TRY IT – Please copy the material from its first line through the line containing "BIBLIOTHÈQUE ÉDITION", replacing "Mercury pot" with "Mercury jar" and leaving everything else unchanged.
=-=-=-=-=
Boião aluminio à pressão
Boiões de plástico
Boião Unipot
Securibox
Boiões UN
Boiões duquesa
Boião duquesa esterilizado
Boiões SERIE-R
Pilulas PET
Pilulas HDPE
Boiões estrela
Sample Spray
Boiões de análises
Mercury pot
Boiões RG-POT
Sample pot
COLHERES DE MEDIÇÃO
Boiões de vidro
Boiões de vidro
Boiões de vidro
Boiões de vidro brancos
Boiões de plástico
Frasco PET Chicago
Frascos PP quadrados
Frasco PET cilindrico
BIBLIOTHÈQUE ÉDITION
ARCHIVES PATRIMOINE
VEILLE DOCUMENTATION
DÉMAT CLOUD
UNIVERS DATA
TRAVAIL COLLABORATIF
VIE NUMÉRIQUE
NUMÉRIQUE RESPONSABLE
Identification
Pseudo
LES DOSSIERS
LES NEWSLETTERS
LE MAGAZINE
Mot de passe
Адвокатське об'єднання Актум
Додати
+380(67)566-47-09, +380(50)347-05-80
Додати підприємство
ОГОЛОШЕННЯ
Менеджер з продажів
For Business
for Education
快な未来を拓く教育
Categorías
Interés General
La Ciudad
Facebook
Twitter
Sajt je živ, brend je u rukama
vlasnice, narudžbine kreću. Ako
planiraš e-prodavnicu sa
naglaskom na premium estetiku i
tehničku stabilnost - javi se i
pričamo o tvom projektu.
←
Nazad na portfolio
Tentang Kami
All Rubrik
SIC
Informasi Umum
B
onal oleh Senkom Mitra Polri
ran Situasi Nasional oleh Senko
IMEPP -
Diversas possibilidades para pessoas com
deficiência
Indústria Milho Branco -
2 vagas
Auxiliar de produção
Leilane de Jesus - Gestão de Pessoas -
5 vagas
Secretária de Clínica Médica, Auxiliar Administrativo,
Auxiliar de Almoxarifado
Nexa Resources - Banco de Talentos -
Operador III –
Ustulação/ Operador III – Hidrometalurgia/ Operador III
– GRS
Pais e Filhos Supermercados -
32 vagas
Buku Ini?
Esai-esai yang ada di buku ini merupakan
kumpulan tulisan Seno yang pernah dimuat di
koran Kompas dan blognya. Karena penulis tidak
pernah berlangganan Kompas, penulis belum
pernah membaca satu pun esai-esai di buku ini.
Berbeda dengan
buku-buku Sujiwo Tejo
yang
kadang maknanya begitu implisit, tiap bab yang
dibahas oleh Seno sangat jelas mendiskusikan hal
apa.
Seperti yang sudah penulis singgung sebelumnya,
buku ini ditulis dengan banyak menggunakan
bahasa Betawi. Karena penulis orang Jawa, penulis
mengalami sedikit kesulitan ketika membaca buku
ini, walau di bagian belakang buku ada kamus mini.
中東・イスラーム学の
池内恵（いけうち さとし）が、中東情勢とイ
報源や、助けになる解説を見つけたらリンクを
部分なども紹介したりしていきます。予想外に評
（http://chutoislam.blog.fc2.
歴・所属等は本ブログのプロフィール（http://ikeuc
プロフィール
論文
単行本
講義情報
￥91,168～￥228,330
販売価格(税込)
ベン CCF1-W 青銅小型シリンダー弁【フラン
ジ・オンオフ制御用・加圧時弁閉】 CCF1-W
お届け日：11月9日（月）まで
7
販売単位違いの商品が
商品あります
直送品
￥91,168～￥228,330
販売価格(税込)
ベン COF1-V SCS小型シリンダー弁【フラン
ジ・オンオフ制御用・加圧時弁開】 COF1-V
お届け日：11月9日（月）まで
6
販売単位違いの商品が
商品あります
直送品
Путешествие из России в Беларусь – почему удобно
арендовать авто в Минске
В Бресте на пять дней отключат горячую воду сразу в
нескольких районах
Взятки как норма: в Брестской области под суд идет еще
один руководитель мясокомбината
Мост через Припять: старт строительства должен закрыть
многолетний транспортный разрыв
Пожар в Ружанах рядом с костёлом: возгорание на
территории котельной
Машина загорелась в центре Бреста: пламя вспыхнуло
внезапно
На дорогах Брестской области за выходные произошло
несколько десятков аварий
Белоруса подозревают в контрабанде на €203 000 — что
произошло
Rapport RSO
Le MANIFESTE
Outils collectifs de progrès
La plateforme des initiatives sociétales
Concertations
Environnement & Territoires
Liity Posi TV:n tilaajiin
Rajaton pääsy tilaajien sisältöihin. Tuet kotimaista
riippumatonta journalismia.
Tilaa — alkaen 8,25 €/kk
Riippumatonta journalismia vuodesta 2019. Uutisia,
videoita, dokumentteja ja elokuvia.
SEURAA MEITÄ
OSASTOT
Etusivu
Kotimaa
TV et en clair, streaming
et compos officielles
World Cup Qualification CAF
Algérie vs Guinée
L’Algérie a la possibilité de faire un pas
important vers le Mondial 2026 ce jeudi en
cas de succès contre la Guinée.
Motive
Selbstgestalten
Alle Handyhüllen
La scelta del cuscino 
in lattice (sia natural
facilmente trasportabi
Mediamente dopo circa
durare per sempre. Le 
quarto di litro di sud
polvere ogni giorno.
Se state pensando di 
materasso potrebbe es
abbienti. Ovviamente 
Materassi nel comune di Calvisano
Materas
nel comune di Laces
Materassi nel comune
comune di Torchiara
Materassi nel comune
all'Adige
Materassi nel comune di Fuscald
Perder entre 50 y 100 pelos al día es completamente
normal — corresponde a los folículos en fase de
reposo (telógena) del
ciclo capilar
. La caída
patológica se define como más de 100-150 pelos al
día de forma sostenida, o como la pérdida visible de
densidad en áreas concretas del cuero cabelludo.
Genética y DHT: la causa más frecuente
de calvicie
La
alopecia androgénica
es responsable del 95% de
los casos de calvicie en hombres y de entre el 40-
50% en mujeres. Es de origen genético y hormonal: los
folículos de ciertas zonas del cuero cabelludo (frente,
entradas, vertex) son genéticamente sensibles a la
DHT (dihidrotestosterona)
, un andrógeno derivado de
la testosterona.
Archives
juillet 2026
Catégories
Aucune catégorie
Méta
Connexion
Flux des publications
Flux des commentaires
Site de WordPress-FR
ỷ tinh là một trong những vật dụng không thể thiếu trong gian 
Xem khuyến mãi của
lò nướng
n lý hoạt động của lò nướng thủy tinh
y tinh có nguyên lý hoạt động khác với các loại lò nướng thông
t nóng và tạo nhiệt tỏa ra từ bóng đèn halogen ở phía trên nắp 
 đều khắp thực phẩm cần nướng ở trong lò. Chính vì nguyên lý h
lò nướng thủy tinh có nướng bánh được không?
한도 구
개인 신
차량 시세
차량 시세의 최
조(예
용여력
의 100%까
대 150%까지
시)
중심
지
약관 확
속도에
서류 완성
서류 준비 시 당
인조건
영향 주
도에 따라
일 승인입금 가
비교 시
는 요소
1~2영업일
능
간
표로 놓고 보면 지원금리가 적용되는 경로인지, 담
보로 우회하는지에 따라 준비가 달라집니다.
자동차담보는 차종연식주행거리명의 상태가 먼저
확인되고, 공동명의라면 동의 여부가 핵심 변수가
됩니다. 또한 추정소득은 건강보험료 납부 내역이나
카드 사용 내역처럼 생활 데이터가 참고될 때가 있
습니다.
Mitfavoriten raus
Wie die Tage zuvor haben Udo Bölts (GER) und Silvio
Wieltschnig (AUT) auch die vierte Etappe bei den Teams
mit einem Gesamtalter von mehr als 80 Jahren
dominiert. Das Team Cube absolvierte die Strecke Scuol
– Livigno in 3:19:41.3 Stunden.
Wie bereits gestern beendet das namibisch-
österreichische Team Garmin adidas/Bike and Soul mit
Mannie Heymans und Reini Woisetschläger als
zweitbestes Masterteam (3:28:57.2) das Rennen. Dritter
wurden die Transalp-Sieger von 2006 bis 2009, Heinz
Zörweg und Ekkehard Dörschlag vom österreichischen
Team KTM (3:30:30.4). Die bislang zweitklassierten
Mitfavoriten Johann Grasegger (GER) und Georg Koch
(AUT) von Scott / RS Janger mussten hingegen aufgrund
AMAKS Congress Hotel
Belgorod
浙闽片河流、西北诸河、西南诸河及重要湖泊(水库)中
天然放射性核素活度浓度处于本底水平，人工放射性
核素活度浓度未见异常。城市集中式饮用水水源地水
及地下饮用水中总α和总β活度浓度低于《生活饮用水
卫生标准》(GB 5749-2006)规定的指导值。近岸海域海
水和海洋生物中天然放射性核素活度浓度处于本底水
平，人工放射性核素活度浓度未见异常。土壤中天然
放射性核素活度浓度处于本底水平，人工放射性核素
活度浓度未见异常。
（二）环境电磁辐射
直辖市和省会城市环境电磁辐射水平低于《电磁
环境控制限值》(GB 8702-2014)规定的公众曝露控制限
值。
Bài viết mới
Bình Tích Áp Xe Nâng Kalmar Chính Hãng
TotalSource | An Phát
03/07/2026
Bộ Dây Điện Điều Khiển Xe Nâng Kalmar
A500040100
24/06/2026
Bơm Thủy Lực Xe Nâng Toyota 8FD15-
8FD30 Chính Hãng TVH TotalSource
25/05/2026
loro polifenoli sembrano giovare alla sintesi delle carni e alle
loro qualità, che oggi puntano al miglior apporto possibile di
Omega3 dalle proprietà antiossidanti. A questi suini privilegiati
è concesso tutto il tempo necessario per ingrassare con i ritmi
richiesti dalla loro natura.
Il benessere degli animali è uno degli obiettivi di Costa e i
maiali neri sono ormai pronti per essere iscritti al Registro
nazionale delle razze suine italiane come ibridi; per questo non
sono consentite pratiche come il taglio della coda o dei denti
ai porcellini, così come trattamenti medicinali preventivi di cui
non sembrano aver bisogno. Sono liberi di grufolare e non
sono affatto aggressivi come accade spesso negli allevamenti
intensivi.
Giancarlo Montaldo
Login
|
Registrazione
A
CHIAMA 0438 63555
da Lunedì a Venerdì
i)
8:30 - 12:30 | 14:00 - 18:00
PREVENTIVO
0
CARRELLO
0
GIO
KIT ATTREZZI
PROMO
=-=-=-=-=
ANSWER SPACE –
Boião aluminio à pressão
Boiões de plástico
Boião Unipot
Securibox
Boiões UN
Boiões duquesa
Boião duquesa esterilizado
Boiões SERIE-R
Pilulas PET
Pilulas HDPE
Boiões estrela
Sample Spray
Boiões de análises
Mercury jar
Boiões RG-POT
Sample pot
COLHERES DE MEDIÇÃO
Boiões de vidro
Boiões de vidro
Boiões de vidro
Boiões de vidro brancos
Boiões de plástico
Frasco PET Chicago
Frascos PP quadrados
Frasco PET cilindrico
BIBLIOTHÈQUE ÉDITION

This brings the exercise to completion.